Hadn’t they been happy, the three of them?

Look at this place! A world without cars, without paperwork, without a calendar half the time, amongst good simple people who were content to live and let live. Old Fotis the stonemason was a gentle taskmaster and the work was satisfying and inconstant. There were long days on the pebble beach for just the three of them, the mountain walks, mosquito coil evenings out on the terrace with muscat grapes heavy overhead and the rats riffling through like relatives. Long letters home, endless meals, collaborations on the Mickey Mouse colouring book and readings from Jules Verne. There was the golden colour of their always bare skin.
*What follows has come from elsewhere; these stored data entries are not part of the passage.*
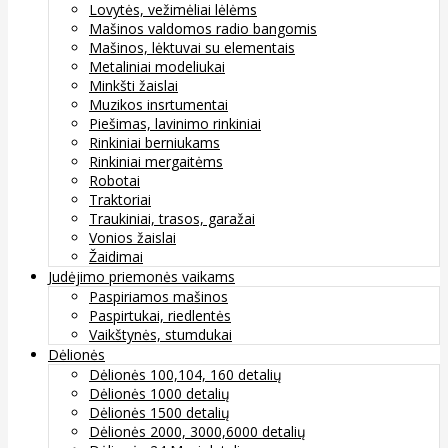
Lovytės, vežimėliai lėlėms
Mašinos valdomos radio bangomis
Mašinos, lėktuvai su elementais
Metaliniai modeliukai
Minkšti žaislai
Muzikos insrtumentai
Piešimas, lavinimo rinkiniai
Rinkiniai berniukams
Rinkiniai mergaitėms
Robotai
Traktoriai
Traukiniai, trasos, garažai
Vonios žaislai
Žaidimai
Judėjimo priemonės vaikams
Paspiriamos mašinos
Paspirtukai, riedlentės
Vaikštynės, stumdukai
Dėlionės
Dėlionės 100,104, 160 detalių
Dėlionės 1000 detalių
Dėlionės 1500 detalių
Dėlionės 2000, 3000,6000 detalių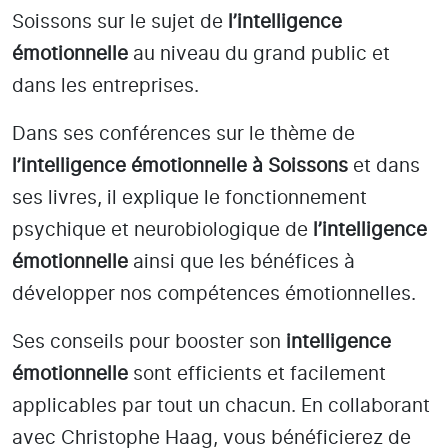
Soissons
sur le sujet de
l’intelligence
émotionnelle
au niveau du grand public et
dans les entreprises.
Dans ses conférences sur le thème de
l’intelligence émotionnelle
à Soissons
et dans
ses livres, il explique le fonctionnement
psychique et neurobiologique de
l’intelligence
émotionnelle
ainsi que les bénéfices à
développer nos compétences émotionnelles.
Ses conseils pour booster son
intelligence
émotionnelle
sont efficients et facilement
applicables par tout un chacun. En collaborant
avec Christophe Haag, vous bénéficierez de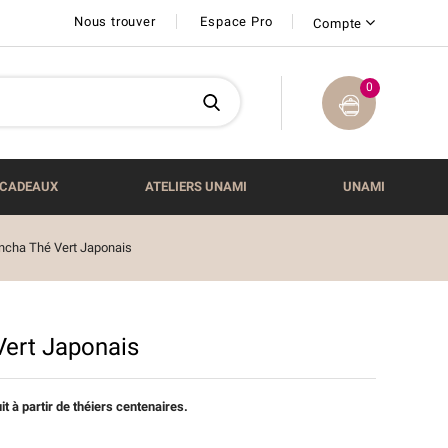
Nous trouver
Espace Pro
Compte
0
CADEAUX
ATELIERS UNAMI
UNAMI
incha Thé Vert Japonais
Vert Japonais
t à partir de théiers centenaires.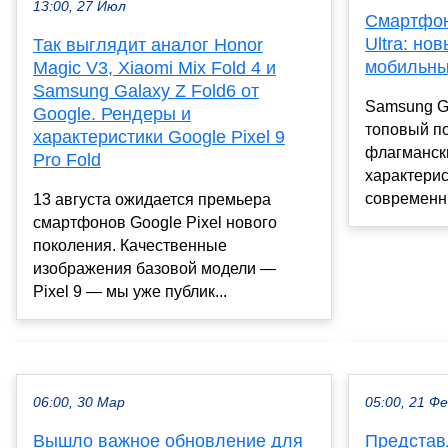
13:00, 27 Июл
Смартфон
Ultra: но
Так выглядит аналог Honor
мобильны
Magic V3, Xiaomi Mix Fold 4 и
Samsung Galaxy Z Fold6 от
Samsung Ga
Google. Рендеры и
топовый п
характеристики Google Pixel 9
флагманск
Pro Fold
характери
современны
13 августа ожидается премьера
смартфонов Google Pixel нового
поколения. Качественные
изображения базовой модели —
Pixel 9 — мы уже публик...
06:00, 30 Мар
05:00, 21 Ф
Вышло важное обновление для
Представ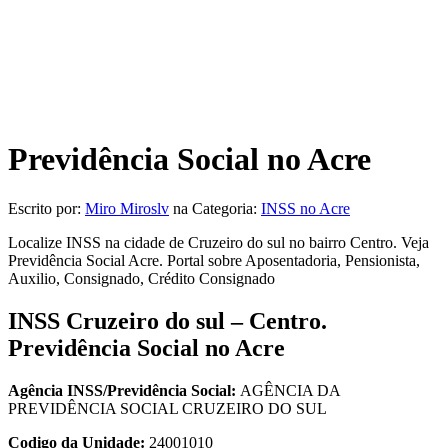
Previdência Social no Acre
Escrito por:
Miro Miroslv
na Categoria:
INSS no Acre
Localize INSS na cidade de Cruzeiro do sul no bairro Centro. Veja
Previdência Social Acre. Portal sobre Aposentadoria, Pensionista,
Auxilio, Consignado, Crédito Consignado
INSS Cruzeiro do sul – Centro.
Previdência Social no Acre
Agência INSS/Previdência Social:
AGÊNCIA DA
PREVIDÊNCIA SOCIAL CRUZEIRO DO SUL
Codigo da Unidade:
24001010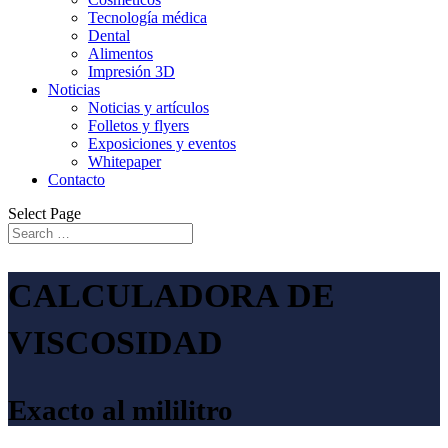
Tecnología médica
Dental
Alimentos
Impresión 3D
Noticias
Noticias y artículos
Folletos y flyers
Exposiciones y eventos
Whitepaper
Contacto
Select Page
CALCULADORA DE
VISCOSIDAD
Exacto al mililitro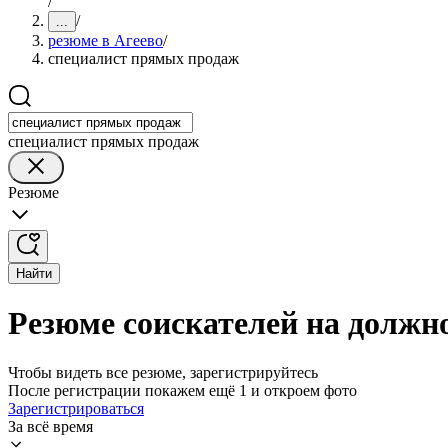
/
/
...
резюме в Агеево
/
специалист прямых продаж
специалист прямых продаж
Резюме
Найти
Резюме соискателей на должн
Чтобы видеть все резюме, зарегистрируйтесь
После регистрации покажем ещё 1 и откроем фото
Зарегистрироваться
За всё время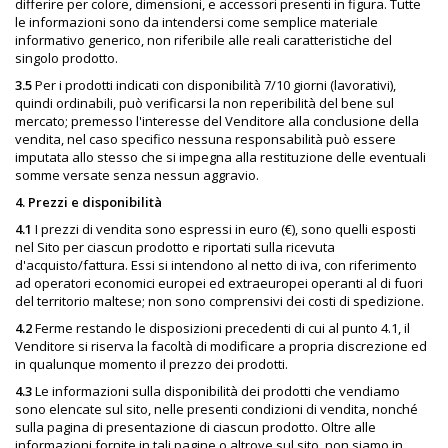
differire per colore, dimensioni, e accessori presenti in figura. Tutte
le informazioni sono da intendersi come semplice materiale
informativo generico, non riferibile alle reali caratteristiche del
singolo prodotto.
3.5
Per i prodotti indicati con disponibilità 7/10 giorni (lavorativi),
quindi ordinabili, può verificarsi la non reperibilità del bene sul
mercato; premesso l'interesse del Venditore alla conclusione della
vendita, nel caso specifico nessuna responsabilità può essere
imputata allo stesso che si impegna alla restituzione delle eventuali
somme versate senza nessun aggravio.
4. Prezzi e disponibilità
4.1
I prezzi di vendita sono espressi in euro (€), sono quelli esposti
nel Sito per ciascun prodotto e riportati sulla ricevuta
d'acquisto/fattura. Essi si intendono al netto di iva, con riferimento
ad operatori economici europei ed extraeuropei operanti al di fuori
del territorio maltese; non sono comprensivi dei costi di spedizione.
4.2
Ferme restando le disposizioni precedenti di cui al punto 4.1, il
Venditore si riserva la facoltà di modificare a propria discrezione ed
in qualunque momento il prezzo dei prodotti.
4.3
Le informazioni sulla disponibilità dei prodotti che vendiamo
sono elencate sul sito, nelle presenti condizioni di vendita, nonché
sulla pagina di presentazione di ciascun prodotto. Oltre alle
informazioni fornite in tali pagine o altrove sul sito, non siamo in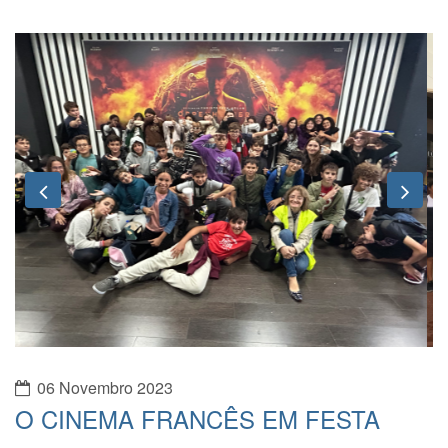
Previous
Nex
06 Novembro 2023
O CINEMA FRANCÊS EM FESTA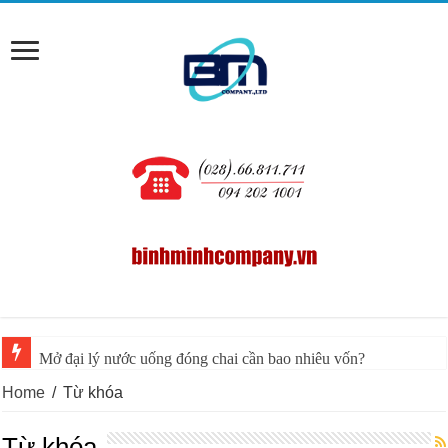
Mở đại lý nước uống đóng chai cần bao nhiêu vốn?
Home
/
Từ khóa
Từ khóa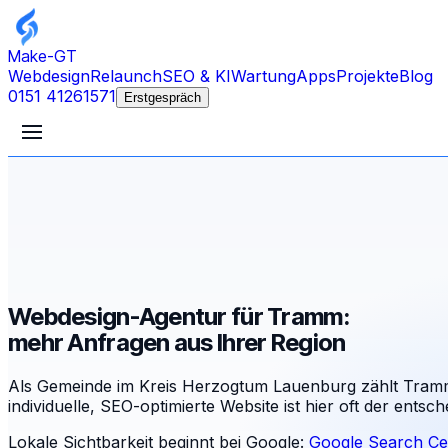
Make-GT
Webdesign
Relaunch
SEO & KI
Wartung
Apps
Projekte
Blog
0151 41261571
Erstgespräch
Webdesign-Agentur für Tramm:
mehr Anfragen aus Ihrer Region
Als Gemeinde im Kreis Herzogtum Lauenburg zählt Tramm
individuelle, SEO-optimierte Website ist hier oft der ent
Lokale Sichtbarkeit beginnt bei Google:
Google Search Ce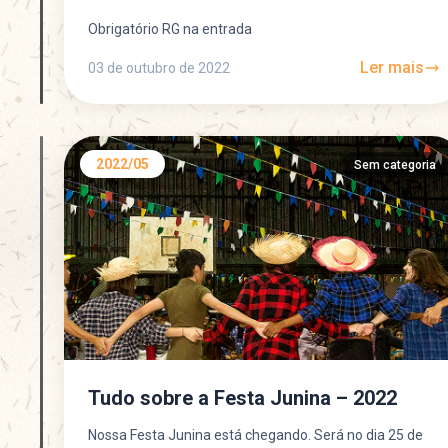
Obrigatório RG na entrada
Ler mais
03 de outubro de 2022
2022/05
Sem categoria
Tudo sobre a Festa Junina – 2022
Nossa Festa Junina está chegando. Será no dia 25 de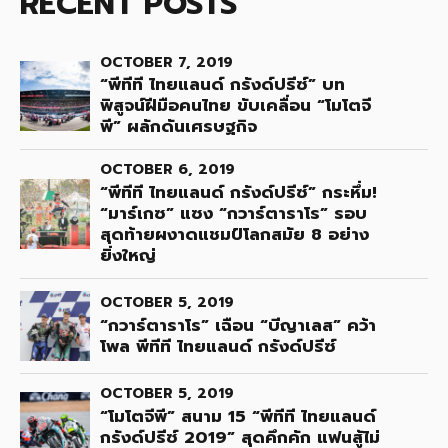
RECENT POSTS
OCTOBER 7, 2019
“พีทีที ไทยแลนด์ กรังด์ปรีซ์” บท
พิสูจน์ฝีมือคนไทย ขับเคลื่อน “โมโตจี
พี” ผลักดันเศรษฐกิจ
OCTOBER 6, 2019
“พีทีที ไทยแลนด์ กรังด์ปรีซ์” กระหึ่ม!
“มาร์เกซ” แซง “กวาร์ตาราโร” รอบ
สุดท้ายผงาดแชมป์โลกสมัย 8 อย่าง
ยิ่งใหญ่
OCTOBER 5, 2019
“กวาร์ตาราโร” เฉือน “บีญาเลส” คว้า
โพล พีทีที ไทยแลนด์ กรังด์ปรีซ์
OCTOBER 5, 2019
“โมโตจีพี” สนาม 15 “พีทีที ไทยแลนด์
กรังด์ปรีซ์ 2019” สุดคึกคัก แฟนสู้ไม่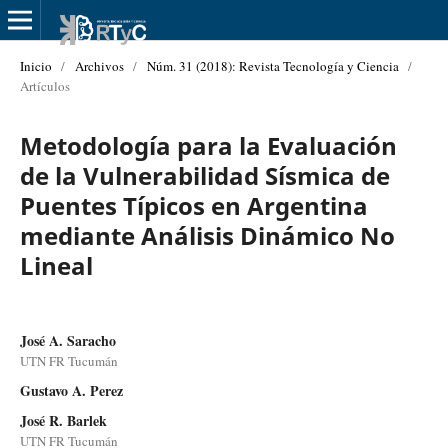
Inicio
/
Archivos
/
Núm. 31 (2018): Revista Tecnología y Ciencia
/
Artículos
Metodología para la Evaluación
de la Vulnerabilidad Sísmica de
Puentes Típicos en Argentina
mediante Análisis Dinámico No
Lineal
José A. Saracho
UTN FR Tucumán
Gustavo A. Perez
José R. Barlek
UTN FR Tucumán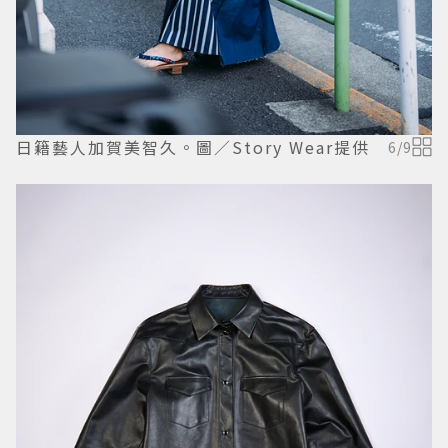
日籍藝人加賀美智久。圖／Story Wear提供
6
/
9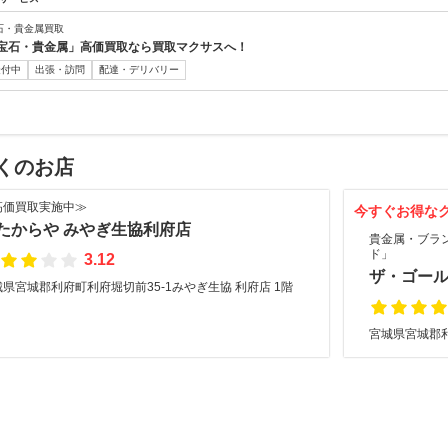
石・貴金属買取
宝石・貴金属」高価買取なら買取マクサスへ！
受付中
出張・訪問
配達・デリバリー
くのお店
高価買取実施中≫
今すぐお得な
たからや みやぎ生協利府店
貴金属・ブラ
ド」
3.12
ザ・ゴール
県宮城郡利府町利府堀切前35-1みやぎ生協 利府店 1階
宮城県宮城郡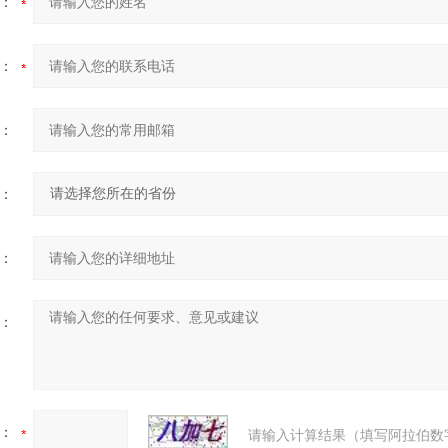
：
：
：
：
：
：
：
请输入计算结果（填写阿拉伯数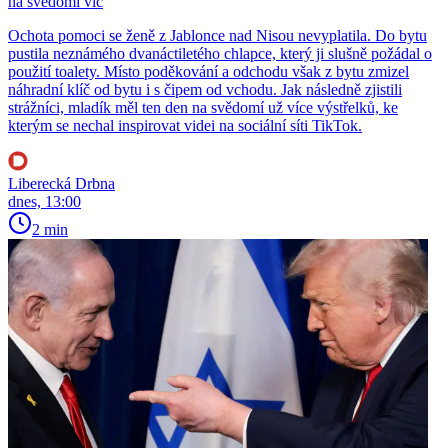
na svědomí víc
Ochota pomoci se ženě z Jablonce nad Nisou nevyplatila. Do bytu
pustila neznámého dvanáctiletého chlapce, který ji slušně požádal o
použití toalety. Místo poděkování a odchodu však z bytu zmizel
náhradní klíč od bytu i s čipem od vchodu. Jak následně zjistili
strážníci, mladík měl ten den na svědomí už více výstřelků, ke
kterým se nechal inspirovat videi na sociální síti TikTok.
Liberecká Drbna
dnes, 13:00
2 min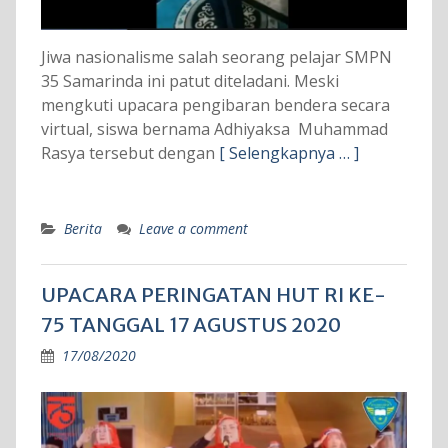
Jiwa nasionalisme salah seorang pelajar SMPN
35 Samarinda ini patut diteladani. Meski
mengkuti upacara pengibaran bendera secara
virtual, siswa bernama Adhiyaksa Muhammad
Rasya tersebut dengan
[ Selengkapnya … ]
Berita
Leave a comment
UPACARA PERINGATAN HUT RI KE-
75 TANGGAL 17 AGUSTUS 2020
17/08/2020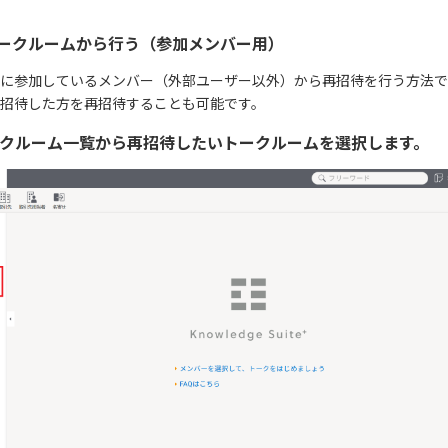
トークルームから行う（参加メンバー用）
に参加しているメンバー（外部ユーザー以外）から再招待を行う方法で
招待した方を再招待することも可能です。
ークルーム一覧から再招待したいトークルームを選択します。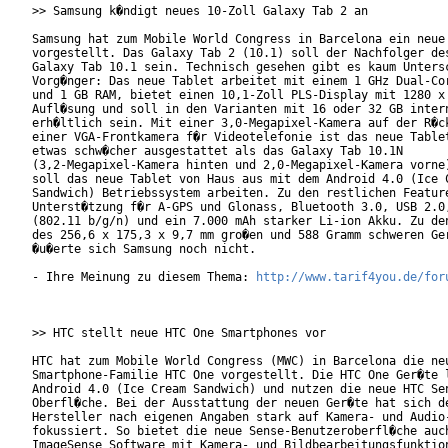
>> Samsung k�ndigt neues 10-Zoll Galaxy Tab 2 an

Samsung hat zum Mobile World Congress in Barcelona ein neue 
vorgestellt. Das Galaxy Tab 2 (10.1) soll der Nachfolger des
Galaxy Tab 10.1 sein. Technisch gesehen gibt es kaum Untersc
Vorg�nger: Das neue Tablet arbeitet mit einem 1 GHz Dual-Cor
und 1 GB RAM, bietet einen 10,1-Zoll PLS-Display mit 1280 x 
Aufl�sung und soll in den Varianten mit 16 oder 32 GB intern
erh�ltlich sein. Mit einer 3,0-Megapixel-Kamera auf der R�ck
einer VGA-Frontkamera f�r Videotelefonie ist das neue Tablet
etwas schw�cher ausgestattet als das Galaxy Tab 10.1N

(3,2-Megapixel-Kamera hinten und 2,0-Megapixel-Kamera vorne)
soll das neue Tablet von Haus aus mit dem Android 4.0 (Ice C
Sandwich) Betriebssystem arbeiten. Zu den restlichen Feature
Unterst�tzung f�r A-GPS und Glonass, Bluetooth 3.0, USB 2.0,
(802.11 b/g/n) und ein 7.000 mAh starker Li-ion Akku. Zu den
des 256,6 x 175,3 x 9,7 mm gro�en und 588 Gramm schweren Ger
�u�erte sich Samsung noch nicht.

- Ihre Meinung zu diesem Thema: 
http://www.tarif4you.de/for
>> HTC stellt neue HTC One Smartphones vor

HTC hat zum Mobile World Congress (MWC) in Barcelona die neu
Smartphone-Familie HTC One vorgestellt. Die HTC One Ger�te l
Android 4.0 (Ice Cream Sandwich) und nutzen die neue HTC Sen
Oberfl�che. Bei der Ausstattung der neuen Ger�te hat sich de
Hersteller nach eigenen Angaben stark auf Kamera- und Audio-
fokussiert. So bietet die neue Sense-Benutzeroberfl�che auch
ImageSense Software mit Kamera- und Bildbearbeitungsfunktion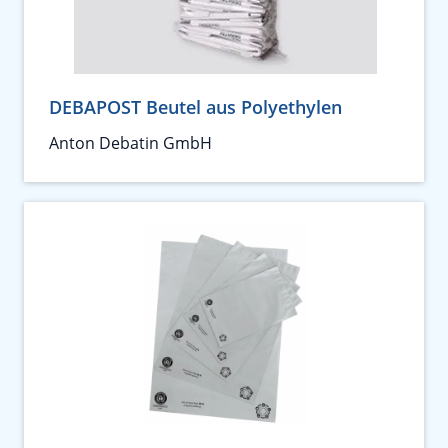
DEBAPOST Beutel aus Polyethylen
Anton Debatin GmbH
Songs. Silly moments. There was the day Billie learnt to swim, like a Sunday School miracle. In the afternoons he would come down from the mountain where that great house was taking shape in the side of the cliff, to the cool terrace of their place by the shore where a few cold bottles of Amstel waited and Jennifer and Alex wound up the day’s lesson. Billie coming in from the Up School on the horse with the neighbours’ boys. Oh, yeah, they’d been happy or he was worse than stupid.

He was even more or less happy about Alex and the daily painting lesson which kept the old fart in drinking money. Alex Moore. Worthless, as Scully’s mother would have said, but likeable enough. His paintings hung in some good American collections, but all Scully could go on were the canvasses from the sixties that he saw in some of the bigger expat houses on the island. They were better than good, as far as anyone who had finished high school in his twenties and bombed out of university could tell. Alex had pissed it all away and had done nothing but cadge and bludge and weasle and whine since men first went to the moon.

Having the smoke-cured old blight there every day and for half their meals took some taking, it was true, but Jennifer felt she was getting somewhere. She was so infectiously excited that Scully simply wore it. The house at the edge of the sea soothed him. She came to bed at night with the sweet musk of ouzo on her breath and the creamy moonlight on the sheets and they made love like in the old days.

Looking back, Scully saw nothing to strike a real note of warning. True, he occasionally argued with Arthur or one of the expats’ summer friends, and he was cranky when the meltemi blew its guts out in August, but then everyone was shitty with chalk in their eyes and the sea too dangerous to swim in, and the heat sucking the sweat from you.

Billie returned from the toilet. She had splashed her face with water and her cotton sweater was blotched with it. She moved her sneakers in small circles on the smooth flags.

Scully sat with the taste of resin in his mouth and tried to think. He hated to drink wine during the day. It did exactly this, it stopped your brain.

Just then, Arthur came wheezing back along the wharf, his white ducks sweaty and soup stained.